Though the changes may not seem significant at first, they are crucial. There is no need to access the _data variable anymore. On top of that, we don't have to create instances of Item ourselves.
But the collection and wrap methods are just bare minimum. One can easily imagine the syntax sugar we can add on top of them.
module Model
  module ClassMethods
    def collections *collection_names

      collection_names.each do |collection_name|
      
        define_method collection_name do
          wrap(collection collection_name)
        end
      end

    end
  end
end


class Order
  include Model

  fields :id, :amount, :deliver_at
  collections :items

  def add_item attrs
    wrap(collection(:items).new attrs)
  end
end

Now, let's see how we can use it in our application:
test "using a saved aggregate with children" do
  order_data = OrderRepository::OrderData.create! amount: 10, deliver_at: Date.today
  order_data.items.create! amount: 6, name: 'Item 1'

  order = Order.new order_data

  assert_equal 6, order.items.first.amount
end


test "persisting an aggregate with children" do
  order = Order.new amount: 10
  order.add_item name: 'item1', amount: 5

  OrderRepository.persist order

  from_db = OrderRepository.find(order.id)

  assert_equal 5, from_db.items.first.amount
end

Validations

Since data objects are hidden, and aren't supposed to be accessed directly by the client code, we need to change the way we run validations. There are lots of available options, one of which is the following:
module DataValidator
  def self.validate model
    data = model._data
    data.valid?
    data.errors.full_messages
  end
end

That's how you'd use it in the code:
test "using data validation for a saved model" do
  order_data = OrderRepository::OrderData.create! amount: 10, deliver_at: Date.today

  order = Order.new(order_data)
  assert_equal [], DataValidator.validate(order)
end

test "using data validation for a new model" do
  order = Order.new amount: 10
  assert_equal [], DataValidator.validate(order)
end

You don't have to return an array of strings. It can be a hash or even a special object. The idea here is to separate entities from their validations. Once again, by splitting things apart we end up with a better design. Why? For one thing, we can compose validations in run time based on, for instance, user settings. For another thing, we can validate a group of objects together, so there is no need to copy errors from one object to another.
Architecture

Separating persistence from domain model has a tremendous impact on the architecture of our applications. The following is the traditional Rails app architecture.

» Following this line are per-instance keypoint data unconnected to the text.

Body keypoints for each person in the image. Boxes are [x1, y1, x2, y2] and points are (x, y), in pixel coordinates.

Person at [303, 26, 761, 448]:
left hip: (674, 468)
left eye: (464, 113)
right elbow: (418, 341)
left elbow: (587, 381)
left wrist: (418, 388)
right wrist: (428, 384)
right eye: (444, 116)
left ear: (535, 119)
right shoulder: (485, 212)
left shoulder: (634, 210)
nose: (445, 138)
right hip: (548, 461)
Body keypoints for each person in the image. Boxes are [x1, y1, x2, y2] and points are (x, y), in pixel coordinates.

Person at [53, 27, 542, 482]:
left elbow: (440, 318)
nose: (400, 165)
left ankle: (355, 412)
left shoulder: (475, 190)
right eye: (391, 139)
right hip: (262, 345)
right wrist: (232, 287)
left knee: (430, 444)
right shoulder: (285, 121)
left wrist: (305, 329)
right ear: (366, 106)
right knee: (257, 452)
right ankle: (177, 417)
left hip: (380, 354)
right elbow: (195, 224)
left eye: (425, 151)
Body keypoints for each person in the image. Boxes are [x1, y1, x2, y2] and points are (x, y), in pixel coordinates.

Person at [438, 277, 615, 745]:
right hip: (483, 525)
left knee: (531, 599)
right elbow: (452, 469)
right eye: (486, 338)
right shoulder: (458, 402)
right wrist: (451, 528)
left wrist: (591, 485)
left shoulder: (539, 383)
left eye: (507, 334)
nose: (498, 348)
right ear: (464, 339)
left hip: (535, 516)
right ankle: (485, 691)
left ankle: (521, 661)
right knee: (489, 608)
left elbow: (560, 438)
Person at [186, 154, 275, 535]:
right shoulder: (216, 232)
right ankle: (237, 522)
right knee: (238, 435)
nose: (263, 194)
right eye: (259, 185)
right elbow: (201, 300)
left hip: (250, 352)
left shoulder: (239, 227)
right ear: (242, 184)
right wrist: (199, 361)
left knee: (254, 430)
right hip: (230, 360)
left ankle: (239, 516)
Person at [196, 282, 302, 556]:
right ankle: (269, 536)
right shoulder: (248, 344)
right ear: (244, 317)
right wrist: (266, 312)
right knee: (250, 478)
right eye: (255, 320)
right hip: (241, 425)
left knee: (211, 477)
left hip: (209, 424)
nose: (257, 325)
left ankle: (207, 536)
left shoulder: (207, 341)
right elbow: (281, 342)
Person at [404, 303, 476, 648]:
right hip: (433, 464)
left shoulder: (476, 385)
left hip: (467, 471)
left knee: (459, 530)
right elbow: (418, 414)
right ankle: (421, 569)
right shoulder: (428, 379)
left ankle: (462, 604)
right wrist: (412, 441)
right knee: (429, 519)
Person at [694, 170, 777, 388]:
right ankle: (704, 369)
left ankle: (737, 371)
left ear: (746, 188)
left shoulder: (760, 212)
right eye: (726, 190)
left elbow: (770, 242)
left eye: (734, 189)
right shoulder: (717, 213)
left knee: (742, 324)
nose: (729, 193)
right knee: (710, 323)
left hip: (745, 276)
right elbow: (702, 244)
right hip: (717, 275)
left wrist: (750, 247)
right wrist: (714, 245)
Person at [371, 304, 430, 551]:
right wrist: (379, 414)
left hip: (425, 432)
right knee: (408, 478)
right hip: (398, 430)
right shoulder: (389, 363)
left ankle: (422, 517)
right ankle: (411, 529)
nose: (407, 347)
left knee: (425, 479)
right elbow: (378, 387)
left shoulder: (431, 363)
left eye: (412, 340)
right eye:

That’s what we get if we separate persistence.

You don't have to be one of the Three Amigos to see the flaws of the traditional Rails app architecture: the domain classes depend on the database and Rails. Whereas, the architecture illustrated by the second diagram doesn’t have these flaws, which allows us to keep the domain logic abstract and framework agnostic.
What we got


The persistence logic has been extracted into OrderRepository. Having a separate object is beneficial in many ways. For instance, it simplifies testing, as it can be mocked up or faked.


Instances of Order and Item are no longer responsible for saving or updating themselves. The only way to do it is to use domain specific methods.


Low-level methods (such as update_attributes!) are no longer exposed.


There is no ItemRepository and no has_many associations. The result of it is an enforced aggregate boundary.


Having validations separated enables better composability and simplifies testing.


Wrapping Up

The suggested approach is fairly simple, but provides some real value when it comes to expressing complex domains.  The approach plays really with legacy applications. Nothing has to be rewritten or redesigned from scratch. Just start using your existing Active Record models as data classes when building new functionality.